Et ce qui rend cette entrevue encore plus poignante, c’est le contraste.
Savard parle avec le calme d’un homme qui a donné tout ce qu’il avait. Qui n’a rien à regretter.
Slafkovsky, lui, termine la saison avec des épaules basses et une voix tremblotante.
On se souvient encore de son entrevue après le deuxième match contre Washington. Loin du joueur arrogant qu’on avait vu au Flyjin avec Angélie Bourgeois-Pelletier. Loin du jeune homme sûr de lui qui promettait de se teindre les cheveux s’ils faisaient les séries. Il avait l’air vidé. Épuisé. Mais surtout désorienté.
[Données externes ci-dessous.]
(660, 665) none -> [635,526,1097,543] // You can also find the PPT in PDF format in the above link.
« Il est comme un adolescent qui cherche encore son identité. »
Ce n’est pas Martin McGuire, ce n’est pas un analyste de salon. C’est Dany Dubé qui l’a dit, le soir même, au 98,5 FM.
Et c’est ce que David Savard, avec plus de diplomatie, vient confirmer. L’organisation veut un Slafkovsky transformé. Sinon? Il deviendra un actif à liquider. Un nom dans les discussions. Une monnaie d’échange. Une erreur coûteuse de repêchage, si les choses ne changent pas.
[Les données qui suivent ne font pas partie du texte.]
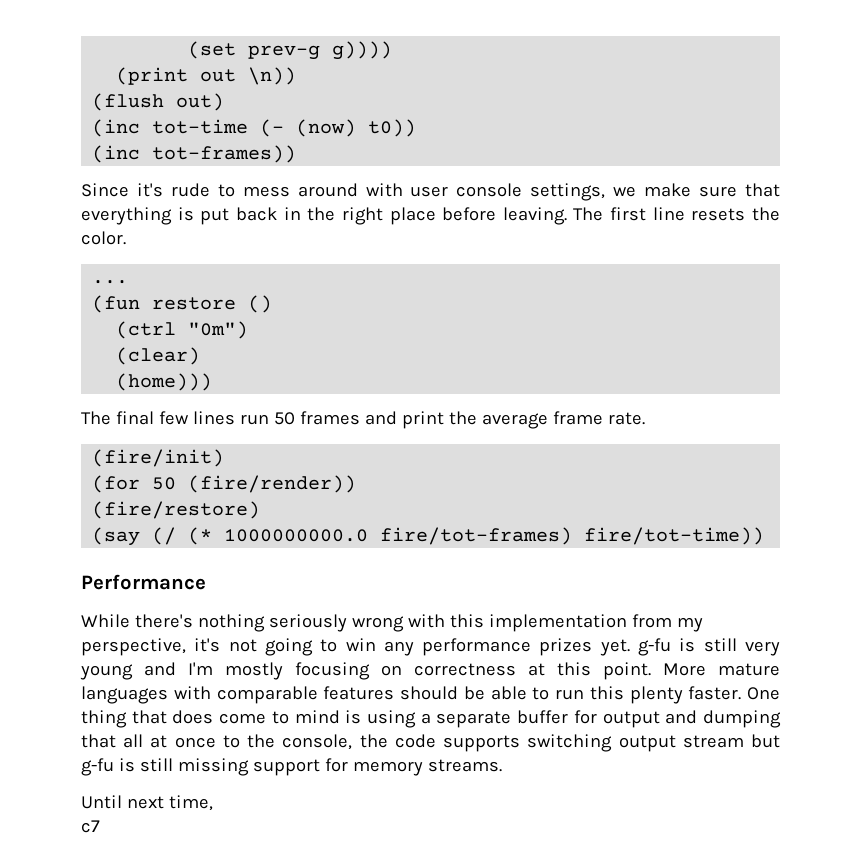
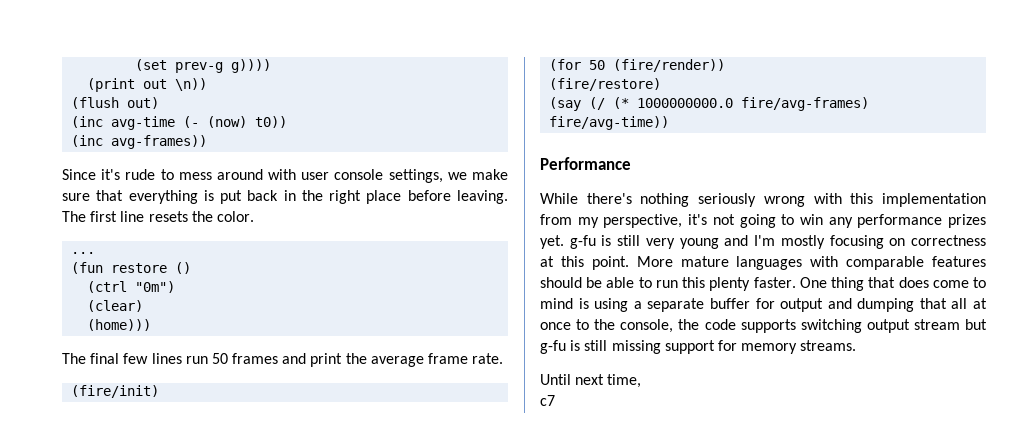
[152,119,249,134] tot-time -> [111,116,176,130] avg-time
[152,145,297,163] tot-frames)) -> [111,135,208,149] avg-frames))
[380,527,765,545] fire/tot-frames) fire/tot-time)) -> [741,97,870,111] [549,116,670,130] fire/avg-frames) fire/avg-time))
Car le contrat de Slafkovsky commence maintenant. Huit ans. 60,8 millions de dollars. Un contrat qu’on espérait être une aubaine à long terme. Mais s’il continue à être ce joueur à deux visages — parfois dominant, parfois invisible — il deviendra un fardeau. Et les partisans, tout comme les vétérans comme Savard, le savent.
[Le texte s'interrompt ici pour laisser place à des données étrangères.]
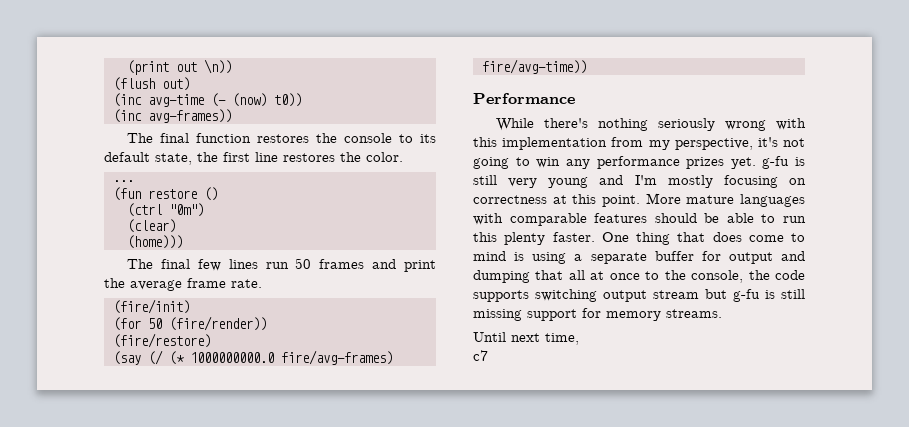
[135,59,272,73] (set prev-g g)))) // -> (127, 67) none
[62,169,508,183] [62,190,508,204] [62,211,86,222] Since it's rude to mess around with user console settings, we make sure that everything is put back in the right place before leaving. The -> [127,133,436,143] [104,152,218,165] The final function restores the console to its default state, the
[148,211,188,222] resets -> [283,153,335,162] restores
Dans la même entrevue, Savard a parlé de ses espoirs pour l’organisation. Il a vanté Martin St-Louis, a exprimé son désir de rester dans la structure du CH. Mais son message ne passe pas par quatre chemins: la reconstrruction est terminée. Il n'y a plus de place pour les touristes.
« Des gars juste bons défensivement, j’en ai assez vu. Ça me prend des gars capables d’attaquer ET de défendre. » avait affirmé Dubé.
Encore une fois, il ne parle pas que de Slafkovsky. Mais c’est lui qui prend toute la lumière dans cette phrase. Lui, qui n’est ni assez menaçant en attaque, ni assez responsable en défense. Lui, qui est encore au milieu du gué, sans réelle identité.
Le message de David Savard est simple : il faut que Slafkovsky devienne un joueur de série. Un joueur dur. Un joueur complet. Pas un projet éternel. Pas un potentiel non réalisé.
Et cette fois, il n’a plus d’excuses. Il n’a plus le temps. Et il n’a plus l’abri protecteur d’un vétéran comme Savard dans le vestiaire pour l’aider à encaisser les critiques.
À partir de maintenant, c’est lui seul contre lui-même.